▸ **Collected data entries**

☆ ☆ ☆ ☆

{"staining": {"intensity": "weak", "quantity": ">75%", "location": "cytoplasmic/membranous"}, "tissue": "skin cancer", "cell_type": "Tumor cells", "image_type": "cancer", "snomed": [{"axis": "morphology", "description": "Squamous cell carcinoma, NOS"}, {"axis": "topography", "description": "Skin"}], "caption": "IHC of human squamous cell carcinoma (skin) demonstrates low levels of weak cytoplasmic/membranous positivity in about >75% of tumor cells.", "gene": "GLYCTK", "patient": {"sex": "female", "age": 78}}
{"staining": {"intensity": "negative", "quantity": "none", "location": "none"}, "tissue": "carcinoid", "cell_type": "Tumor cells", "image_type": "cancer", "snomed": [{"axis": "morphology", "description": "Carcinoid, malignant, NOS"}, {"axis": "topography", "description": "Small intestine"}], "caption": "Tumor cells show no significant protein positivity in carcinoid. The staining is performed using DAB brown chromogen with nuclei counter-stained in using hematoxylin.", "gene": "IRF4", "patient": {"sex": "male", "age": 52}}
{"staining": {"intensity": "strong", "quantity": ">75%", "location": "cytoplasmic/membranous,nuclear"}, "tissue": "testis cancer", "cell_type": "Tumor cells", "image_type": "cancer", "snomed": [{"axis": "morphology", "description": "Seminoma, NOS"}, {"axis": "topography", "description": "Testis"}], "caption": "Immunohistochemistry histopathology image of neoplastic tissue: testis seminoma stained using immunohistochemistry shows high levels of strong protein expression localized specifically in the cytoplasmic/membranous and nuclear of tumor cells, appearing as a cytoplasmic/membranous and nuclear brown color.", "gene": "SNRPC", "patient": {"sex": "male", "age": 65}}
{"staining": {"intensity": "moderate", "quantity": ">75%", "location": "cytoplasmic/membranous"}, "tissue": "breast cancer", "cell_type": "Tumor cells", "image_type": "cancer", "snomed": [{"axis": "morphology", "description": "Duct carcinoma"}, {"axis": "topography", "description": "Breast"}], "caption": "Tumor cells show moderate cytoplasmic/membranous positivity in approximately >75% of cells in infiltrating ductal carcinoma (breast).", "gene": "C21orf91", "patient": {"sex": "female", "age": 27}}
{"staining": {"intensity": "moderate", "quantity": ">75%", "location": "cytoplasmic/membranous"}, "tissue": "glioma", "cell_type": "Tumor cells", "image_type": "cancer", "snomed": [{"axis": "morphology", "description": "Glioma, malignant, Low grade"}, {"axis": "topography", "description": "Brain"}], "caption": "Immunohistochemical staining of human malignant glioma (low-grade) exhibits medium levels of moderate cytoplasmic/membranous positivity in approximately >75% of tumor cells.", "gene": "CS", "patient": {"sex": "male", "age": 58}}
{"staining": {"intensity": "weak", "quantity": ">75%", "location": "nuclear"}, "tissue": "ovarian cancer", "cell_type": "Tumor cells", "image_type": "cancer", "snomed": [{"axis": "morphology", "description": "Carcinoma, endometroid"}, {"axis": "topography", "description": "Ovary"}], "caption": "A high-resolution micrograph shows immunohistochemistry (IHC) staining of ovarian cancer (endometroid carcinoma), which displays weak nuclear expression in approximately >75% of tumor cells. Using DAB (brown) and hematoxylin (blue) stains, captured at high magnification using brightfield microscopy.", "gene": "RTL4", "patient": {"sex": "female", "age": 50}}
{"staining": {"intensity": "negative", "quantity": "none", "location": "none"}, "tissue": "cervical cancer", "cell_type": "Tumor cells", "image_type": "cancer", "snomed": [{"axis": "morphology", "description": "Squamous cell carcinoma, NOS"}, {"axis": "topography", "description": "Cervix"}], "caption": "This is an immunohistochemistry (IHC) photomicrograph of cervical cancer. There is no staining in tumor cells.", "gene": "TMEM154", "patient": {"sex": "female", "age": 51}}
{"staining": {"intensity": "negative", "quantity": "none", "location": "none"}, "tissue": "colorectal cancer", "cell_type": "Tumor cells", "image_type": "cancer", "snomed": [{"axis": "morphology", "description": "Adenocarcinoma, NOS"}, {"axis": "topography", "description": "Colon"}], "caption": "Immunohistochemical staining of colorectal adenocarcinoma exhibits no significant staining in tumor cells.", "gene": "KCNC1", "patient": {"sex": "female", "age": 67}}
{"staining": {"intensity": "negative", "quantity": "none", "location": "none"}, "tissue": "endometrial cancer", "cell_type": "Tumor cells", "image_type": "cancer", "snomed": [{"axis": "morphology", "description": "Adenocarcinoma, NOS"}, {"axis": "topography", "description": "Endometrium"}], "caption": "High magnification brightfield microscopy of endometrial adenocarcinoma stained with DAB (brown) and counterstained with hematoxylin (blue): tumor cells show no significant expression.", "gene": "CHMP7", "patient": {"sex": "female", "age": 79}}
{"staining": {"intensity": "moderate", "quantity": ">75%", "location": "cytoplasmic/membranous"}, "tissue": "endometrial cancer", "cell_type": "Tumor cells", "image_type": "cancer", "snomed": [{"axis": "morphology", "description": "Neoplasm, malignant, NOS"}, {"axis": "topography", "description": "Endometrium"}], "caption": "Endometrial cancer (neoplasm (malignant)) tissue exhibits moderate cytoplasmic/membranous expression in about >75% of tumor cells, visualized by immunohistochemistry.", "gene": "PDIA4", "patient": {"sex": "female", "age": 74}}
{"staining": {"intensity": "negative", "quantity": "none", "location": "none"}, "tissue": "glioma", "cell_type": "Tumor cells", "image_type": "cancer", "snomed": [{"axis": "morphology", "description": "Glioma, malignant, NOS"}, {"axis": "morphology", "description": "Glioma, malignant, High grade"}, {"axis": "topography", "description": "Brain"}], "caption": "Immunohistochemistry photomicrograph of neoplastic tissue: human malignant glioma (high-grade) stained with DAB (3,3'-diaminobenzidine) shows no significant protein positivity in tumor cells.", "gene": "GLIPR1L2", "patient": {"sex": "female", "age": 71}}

☆ ☆ ☆ ☆

▸ **Exercise instructions**
Beginning with the line that holds "cancer (neoplasm (malignant))", please give again each line exactly until the records end, and include that final line.

▸ **Response to the task**
{"staining": {"intensity": "moderate", "quantity": ">75%", "location": "cytoplasmic/membranous"}, "tissue": "endometrial cancer", "cell_type": "Tumor cells", "image_type": "cancer", "snomed": [{"axis": "morphology", "description": "Neoplasm, malignant, NOS"}, {"axis": "topography", "description": "Endometrium"}], "caption": "Endometrial cancer (neoplasm (malignant)) tissue exhibits moderate cytoplasmic/membranous expression in about >75% of tumor cells, visualized by immunohistochemistry.", "gene": "PDIA4", "patient": {"sex": "female", "age": 74}}
{"staining": {"intensity": "negative", "quantity": "none", "location": "none"}, "tissue": "glioma", "cell_type": "Tumor cells", "image_type": "cancer", "snomed": [{"axis": "morphology", "description": "Glioma, malignant, NOS"}, {"axis": "morphology", "description": "Glioma, malignant, High grade"}, {"axis": "topography", "description": "Brain"}], "caption": "Immunohistochemistry photomicrograph of neoplastic tissue: human malignant glioma (high-grade) stained with DAB (3,3'-diaminobenzidine) shows no significant protein positivity in tumor cells.", "gene": "GLIPR1L2", "patient": {"sex": "female", "age": 71}}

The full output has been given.